For small Markov processes the simplest way to represent the process is often in terms of its state transition diagram. In-state transition diagram each state (outcome) represents the process as a node in a graph. The arcs in the graph represent possible transitions between states of the process. The arcs are labeled by the transition rates between the states.

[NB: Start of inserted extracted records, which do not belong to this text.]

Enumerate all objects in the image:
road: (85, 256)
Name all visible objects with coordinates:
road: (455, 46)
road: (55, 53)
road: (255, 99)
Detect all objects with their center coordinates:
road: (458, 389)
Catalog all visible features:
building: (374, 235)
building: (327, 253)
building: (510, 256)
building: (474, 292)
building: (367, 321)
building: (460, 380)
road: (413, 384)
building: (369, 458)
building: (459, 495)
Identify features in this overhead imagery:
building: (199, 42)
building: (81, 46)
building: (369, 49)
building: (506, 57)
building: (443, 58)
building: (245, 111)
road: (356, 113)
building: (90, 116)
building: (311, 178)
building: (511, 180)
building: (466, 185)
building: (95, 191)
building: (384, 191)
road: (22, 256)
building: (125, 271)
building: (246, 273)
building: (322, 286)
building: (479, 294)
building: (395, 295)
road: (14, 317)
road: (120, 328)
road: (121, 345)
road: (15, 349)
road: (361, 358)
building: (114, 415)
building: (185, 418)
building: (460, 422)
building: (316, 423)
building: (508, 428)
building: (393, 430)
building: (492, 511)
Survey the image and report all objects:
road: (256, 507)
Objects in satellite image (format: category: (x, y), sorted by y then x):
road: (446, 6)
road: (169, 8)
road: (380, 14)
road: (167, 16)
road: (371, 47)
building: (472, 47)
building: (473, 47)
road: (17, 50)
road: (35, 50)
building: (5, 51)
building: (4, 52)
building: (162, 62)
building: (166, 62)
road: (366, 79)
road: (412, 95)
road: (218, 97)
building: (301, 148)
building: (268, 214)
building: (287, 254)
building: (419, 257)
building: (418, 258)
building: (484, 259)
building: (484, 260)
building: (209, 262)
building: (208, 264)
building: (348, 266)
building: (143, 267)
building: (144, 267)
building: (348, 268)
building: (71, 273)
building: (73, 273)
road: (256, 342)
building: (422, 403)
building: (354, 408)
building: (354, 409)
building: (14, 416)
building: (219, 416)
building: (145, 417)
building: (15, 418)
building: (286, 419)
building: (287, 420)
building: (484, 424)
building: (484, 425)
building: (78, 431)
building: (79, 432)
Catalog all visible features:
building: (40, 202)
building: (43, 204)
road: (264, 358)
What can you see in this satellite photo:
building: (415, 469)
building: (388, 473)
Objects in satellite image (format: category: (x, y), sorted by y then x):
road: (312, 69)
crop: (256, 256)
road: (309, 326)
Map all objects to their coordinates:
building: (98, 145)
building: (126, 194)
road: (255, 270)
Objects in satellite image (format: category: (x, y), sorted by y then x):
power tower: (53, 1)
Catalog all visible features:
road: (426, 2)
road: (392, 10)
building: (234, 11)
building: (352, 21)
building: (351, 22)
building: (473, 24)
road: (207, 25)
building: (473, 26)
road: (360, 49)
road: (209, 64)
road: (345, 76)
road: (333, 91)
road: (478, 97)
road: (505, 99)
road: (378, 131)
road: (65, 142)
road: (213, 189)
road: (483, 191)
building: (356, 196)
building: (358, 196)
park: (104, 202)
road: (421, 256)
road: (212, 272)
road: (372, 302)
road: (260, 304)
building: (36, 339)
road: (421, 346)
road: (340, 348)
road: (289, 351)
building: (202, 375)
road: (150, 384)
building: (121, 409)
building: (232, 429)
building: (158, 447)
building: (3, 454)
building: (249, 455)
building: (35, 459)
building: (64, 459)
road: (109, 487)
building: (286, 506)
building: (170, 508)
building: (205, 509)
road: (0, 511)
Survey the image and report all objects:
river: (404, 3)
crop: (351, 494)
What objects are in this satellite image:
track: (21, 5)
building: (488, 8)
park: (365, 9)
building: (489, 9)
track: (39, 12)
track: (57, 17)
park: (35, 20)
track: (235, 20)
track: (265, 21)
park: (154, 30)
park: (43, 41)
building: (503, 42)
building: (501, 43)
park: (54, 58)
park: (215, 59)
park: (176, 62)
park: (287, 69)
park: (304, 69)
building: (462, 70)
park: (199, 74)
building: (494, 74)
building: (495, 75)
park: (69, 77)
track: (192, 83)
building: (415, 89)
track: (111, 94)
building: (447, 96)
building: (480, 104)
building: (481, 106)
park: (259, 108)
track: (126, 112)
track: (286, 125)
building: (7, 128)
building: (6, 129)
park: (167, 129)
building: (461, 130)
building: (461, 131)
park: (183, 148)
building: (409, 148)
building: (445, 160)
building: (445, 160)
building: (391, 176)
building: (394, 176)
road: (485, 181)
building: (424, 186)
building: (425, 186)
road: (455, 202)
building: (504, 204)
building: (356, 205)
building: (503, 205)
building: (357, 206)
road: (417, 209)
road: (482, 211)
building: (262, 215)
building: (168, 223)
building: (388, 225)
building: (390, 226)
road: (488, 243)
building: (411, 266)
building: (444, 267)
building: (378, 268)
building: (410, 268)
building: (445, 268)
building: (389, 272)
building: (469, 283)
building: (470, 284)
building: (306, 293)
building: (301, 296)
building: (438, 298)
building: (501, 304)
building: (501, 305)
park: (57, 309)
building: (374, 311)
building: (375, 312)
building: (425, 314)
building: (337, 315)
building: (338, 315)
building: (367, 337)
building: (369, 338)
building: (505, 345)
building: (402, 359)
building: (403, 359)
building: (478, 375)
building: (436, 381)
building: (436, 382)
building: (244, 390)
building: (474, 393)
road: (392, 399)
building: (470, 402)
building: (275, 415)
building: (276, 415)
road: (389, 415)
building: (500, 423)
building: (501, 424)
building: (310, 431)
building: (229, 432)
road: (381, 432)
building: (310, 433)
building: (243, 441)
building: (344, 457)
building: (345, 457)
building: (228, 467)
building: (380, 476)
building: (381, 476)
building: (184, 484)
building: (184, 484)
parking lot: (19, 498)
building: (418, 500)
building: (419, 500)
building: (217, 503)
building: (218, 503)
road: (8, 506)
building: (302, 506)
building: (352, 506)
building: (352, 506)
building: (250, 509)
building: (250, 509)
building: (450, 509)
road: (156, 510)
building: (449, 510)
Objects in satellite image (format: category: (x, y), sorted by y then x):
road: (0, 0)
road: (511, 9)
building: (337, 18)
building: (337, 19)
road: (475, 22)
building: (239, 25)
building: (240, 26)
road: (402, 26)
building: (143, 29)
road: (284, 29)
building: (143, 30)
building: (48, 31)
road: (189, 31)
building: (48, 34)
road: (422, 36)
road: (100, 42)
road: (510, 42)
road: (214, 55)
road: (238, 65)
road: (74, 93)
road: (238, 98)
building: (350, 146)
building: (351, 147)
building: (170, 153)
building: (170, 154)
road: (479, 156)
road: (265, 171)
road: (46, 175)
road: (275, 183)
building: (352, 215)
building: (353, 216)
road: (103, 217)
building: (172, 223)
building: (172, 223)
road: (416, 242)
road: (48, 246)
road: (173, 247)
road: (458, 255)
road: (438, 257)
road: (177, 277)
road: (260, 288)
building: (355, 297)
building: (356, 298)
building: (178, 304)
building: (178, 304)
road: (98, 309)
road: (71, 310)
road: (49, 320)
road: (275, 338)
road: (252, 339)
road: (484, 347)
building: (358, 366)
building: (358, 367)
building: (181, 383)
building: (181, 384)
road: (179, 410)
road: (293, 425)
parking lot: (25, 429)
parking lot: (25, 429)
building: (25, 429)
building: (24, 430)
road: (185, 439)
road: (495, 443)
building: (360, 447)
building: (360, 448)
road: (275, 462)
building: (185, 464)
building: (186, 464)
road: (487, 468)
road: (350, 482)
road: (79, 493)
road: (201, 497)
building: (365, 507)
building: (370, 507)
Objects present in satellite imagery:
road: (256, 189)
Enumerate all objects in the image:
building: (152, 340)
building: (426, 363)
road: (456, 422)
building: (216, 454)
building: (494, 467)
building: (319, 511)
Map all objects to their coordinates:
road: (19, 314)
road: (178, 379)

Example:  Suppose a meteorologist notices that the weather on a given day seems to depend on the weather conditions of the previous day. He/ She observes that if it is raining one day, then the next day is sunny 60% of the time and rainy 40% of the time; on the other hand, if it is sunny, the next day is sunny with probability 30% and rainy with probability 70%. Note that there are two outcomes (i) sunny (ii) rainy in this Markov process. The transition probability between sunny and rainy is 70%, between sunny and sunny is 30%, between rainy and sunny is 60% and between rainy and rainy is 40%. The simple weather forecasting Markov Process in transition diagram is

Random walks are widely being used in many fields such as Ecology, Economics, Psychology, Computer Science, Physics, Chemistry, and Biology, etc. Random walks explain the observed behavior of processes in all these fields, serving as a fundamental model for the recorded stochastic activity.